[STUDY QUESTIONS]
(1) Rewrite the movie thread from "## Taleran (Feb" to "are SO GOOD)", inclusive, changing "really good" to "excellent".
(2) Do these statements agree with the movie thread? Answer yes or no for each, quoting the words from the thread that decide it. (a) Taleran names Christopher Lambert as part of the cast of Hail, Caesar! (b) MartialHorror had watched all of Season 1 of True Detective. (c) Liverbird first enjoyed The Emperor's New Groove as an adult.
(3) Can you continue the movie thread from its last line?

───── DOCUMENT SECTION

Holy shit, I thought this was haunting as fuck. 1969 samurai/horror/drama about a battle of wits between a Lord and a Painter. While slow, talky and repetitive, the imagery is stunning in every single shot.


----------



## Chocochip (Feb 8, 2016)

Interstellar

Troll/10

Matt Damon goes full retard, he goes super full retard, was amazingly funny. I loved it.


----------



## MartialHorror (Feb 8, 2016)

I watched the first two episodes of Season 1 of True Detective. Compelling stuff.


----------



## Grape (Feb 8, 2016)

Well. Finish it.


----------



## Rukia (Feb 8, 2016)

Rukia said:


> Grape.
> 
> [YOUTUBE]nn4tP7ogWIA[/YOUTUBE]


Reposting.

Don't miss this dude.


----------



## Taleran (Feb 8, 2016)

*Hail, Caesar!*
Everyone is really good in this and the cast goes for miles (Clancy Brown, Michael Gambon and Christopher Lambert are SO GOOD)

But it is kinda what you would expect of the Coens sending up old Hollywood.


----------



## Grape (Feb 8, 2016)

Pretty good, Rukia


----------



## Slice (Feb 8, 2016)

_The emperors new groove_

For me one of Disneys best


----------



## Liverbird (Feb 8, 2016)

Slice said:


> _The emperors new groove_
> 
> For me one of Disneys best



Totally! I loved it as a kid, and I still really like it as an adult.

One of the most quotable movies


----------



## RAGING BONER (Feb 8, 2016)

Rukia said:


> Reposting.
> 
> Don't miss this dude.

──────────
───── RECORDED DATA

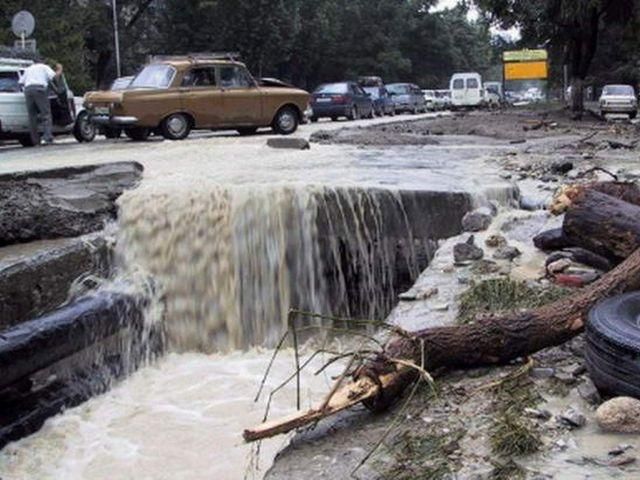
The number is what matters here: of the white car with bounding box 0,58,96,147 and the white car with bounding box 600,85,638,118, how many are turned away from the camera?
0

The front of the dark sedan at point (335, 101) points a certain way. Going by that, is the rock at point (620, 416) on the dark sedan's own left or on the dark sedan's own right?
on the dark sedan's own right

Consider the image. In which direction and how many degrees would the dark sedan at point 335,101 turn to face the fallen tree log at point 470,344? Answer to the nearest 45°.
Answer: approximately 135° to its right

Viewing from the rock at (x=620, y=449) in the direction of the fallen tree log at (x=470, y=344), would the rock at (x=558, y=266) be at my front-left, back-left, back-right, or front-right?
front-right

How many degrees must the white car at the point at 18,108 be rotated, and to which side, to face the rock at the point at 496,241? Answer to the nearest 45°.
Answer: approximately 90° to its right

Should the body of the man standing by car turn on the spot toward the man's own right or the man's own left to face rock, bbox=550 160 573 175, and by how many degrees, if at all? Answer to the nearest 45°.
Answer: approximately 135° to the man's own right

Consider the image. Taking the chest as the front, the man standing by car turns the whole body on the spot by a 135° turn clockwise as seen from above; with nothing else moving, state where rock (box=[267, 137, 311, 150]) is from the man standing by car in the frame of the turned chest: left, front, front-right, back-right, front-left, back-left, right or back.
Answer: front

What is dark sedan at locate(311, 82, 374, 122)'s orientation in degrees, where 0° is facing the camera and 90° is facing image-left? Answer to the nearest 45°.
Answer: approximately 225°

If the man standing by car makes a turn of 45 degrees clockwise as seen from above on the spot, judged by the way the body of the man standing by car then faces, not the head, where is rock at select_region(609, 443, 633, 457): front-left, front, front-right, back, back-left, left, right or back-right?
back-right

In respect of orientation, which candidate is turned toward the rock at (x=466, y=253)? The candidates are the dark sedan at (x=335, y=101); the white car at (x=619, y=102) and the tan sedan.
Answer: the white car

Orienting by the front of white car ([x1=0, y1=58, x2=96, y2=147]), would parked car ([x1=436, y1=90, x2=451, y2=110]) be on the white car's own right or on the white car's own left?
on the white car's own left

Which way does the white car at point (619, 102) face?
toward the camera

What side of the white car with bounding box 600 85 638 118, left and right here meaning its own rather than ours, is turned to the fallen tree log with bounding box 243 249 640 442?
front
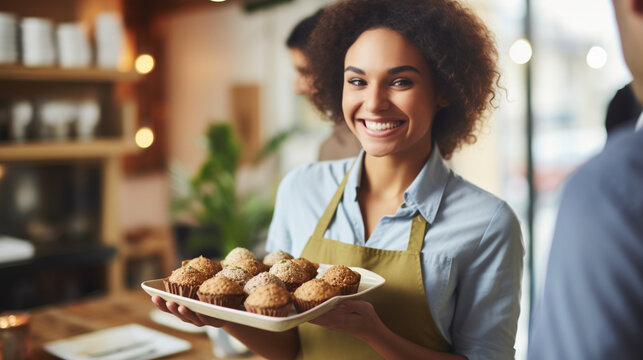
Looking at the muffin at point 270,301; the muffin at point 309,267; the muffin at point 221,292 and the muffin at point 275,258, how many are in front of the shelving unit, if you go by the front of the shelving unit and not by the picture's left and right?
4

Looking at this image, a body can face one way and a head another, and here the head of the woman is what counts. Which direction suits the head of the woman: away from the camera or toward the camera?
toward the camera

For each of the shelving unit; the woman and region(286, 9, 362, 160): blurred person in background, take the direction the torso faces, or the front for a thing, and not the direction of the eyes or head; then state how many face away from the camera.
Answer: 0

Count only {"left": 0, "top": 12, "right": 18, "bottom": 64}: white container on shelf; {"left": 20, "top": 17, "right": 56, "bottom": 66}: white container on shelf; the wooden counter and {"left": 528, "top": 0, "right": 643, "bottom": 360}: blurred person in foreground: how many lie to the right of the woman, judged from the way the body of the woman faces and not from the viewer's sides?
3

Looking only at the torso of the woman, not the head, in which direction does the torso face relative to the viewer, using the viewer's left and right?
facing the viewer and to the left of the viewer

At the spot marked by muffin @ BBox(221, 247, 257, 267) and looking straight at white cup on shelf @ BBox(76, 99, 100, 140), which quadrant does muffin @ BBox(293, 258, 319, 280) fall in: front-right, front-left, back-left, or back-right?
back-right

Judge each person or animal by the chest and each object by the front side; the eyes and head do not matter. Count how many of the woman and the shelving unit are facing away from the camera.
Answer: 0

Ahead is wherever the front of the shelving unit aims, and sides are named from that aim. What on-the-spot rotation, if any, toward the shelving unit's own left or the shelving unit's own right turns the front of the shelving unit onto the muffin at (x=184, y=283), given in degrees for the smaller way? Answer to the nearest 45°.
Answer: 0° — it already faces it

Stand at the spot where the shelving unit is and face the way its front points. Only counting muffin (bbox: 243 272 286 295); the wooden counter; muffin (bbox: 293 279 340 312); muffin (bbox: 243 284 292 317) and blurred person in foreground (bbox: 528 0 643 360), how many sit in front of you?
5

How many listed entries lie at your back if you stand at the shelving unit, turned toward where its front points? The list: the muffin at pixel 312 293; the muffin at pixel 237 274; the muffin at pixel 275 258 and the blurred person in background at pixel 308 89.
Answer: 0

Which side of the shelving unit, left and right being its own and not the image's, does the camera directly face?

──────────

[ANSWERS TO THE TASKS]
(1)
## Taleran (Feb 8, 2016)

*Hail, Caesar!*
Everyone is excellent in this and the cast goes for miles (Clancy Brown, Michael Gambon and Christopher Lambert are SO GOOD)

(2)
(a) Yes: "Clancy Brown, Michael Gambon and Christopher Lambert are SO GOOD"
(b) No: "I watched the first two episodes of Season 1 of True Detective."
(c) No: "I loved it as a kid, and I still really like it as an adult."

(3)
 i love this old jew; i still remember when i was too Spictastic to get into Seinfeld.


fucked up for Bernard though to lose to Queen Shark Hillary by such a small margin.


----------



## Lucaniel (Feb 8, 2016)

the trailer for the jungle book live action remake has some serious uncanny valley going on with human voices coming out of these realistically (!) cgi-ed animals that just don't quite look right


----------



## Magnum Miracles (Feb 8, 2016)

*The Host*- This movie is stupid, but it has some legitimate emotion to it. I also didn't realize till the end of the movie that the lead actress was Sun Bak.

*My rating: 7/10*


----------



## Grape (Feb 8, 2016)

RAGING BONER said:


> i love this old jew; i still remember when i was too Spictastic to get into Seinfeld.
> 
> 
> fucked up for Bernard though to lose to Queen Shark Hillary by such a small margin.




We take it as a win. Bernie got 50% of the vote in a rigged system with EVERY MAJOR left wing media source slamming him and promoting Clinton.

We take NH for sure. By a clear gap.


----------



## Kage (Feb 8, 2016)

*Star Wars: The Force Awakens*
It was okay, for someone who doesn't care about the franchise it was still relatively enjoyable so for that it gets a 7/10 from me.


----------



## Speedy Jag. (Feb 8, 2016)

Finally watching walking dead guys


----------



## Magnum Miracles (Feb 8, 2016)

You're doing it wrong. Play the TellTale's The Walking Dead instead.


----------



## Butcher (Feb 8, 2016)

The Big Lebowski - I really do not know how to judge this movie. When I was told this was an odd movie, I didn't expect anything close to what I got. I thought it'd be like...Tarantino weird?

I know I at least liked the ending.

*Rating:* 5/10 fuck if I know/10?


----------



## Speedy Jag. (Feb 8, 2016)

Magnum Miracles said:


> You're doing it wrong. Play the TellTale's The Walking Dead instead.



I have Game of Thrones one which I haven't even finished can't be bothered to get another one tbh.


----------



## Didi (Feb 9, 2016)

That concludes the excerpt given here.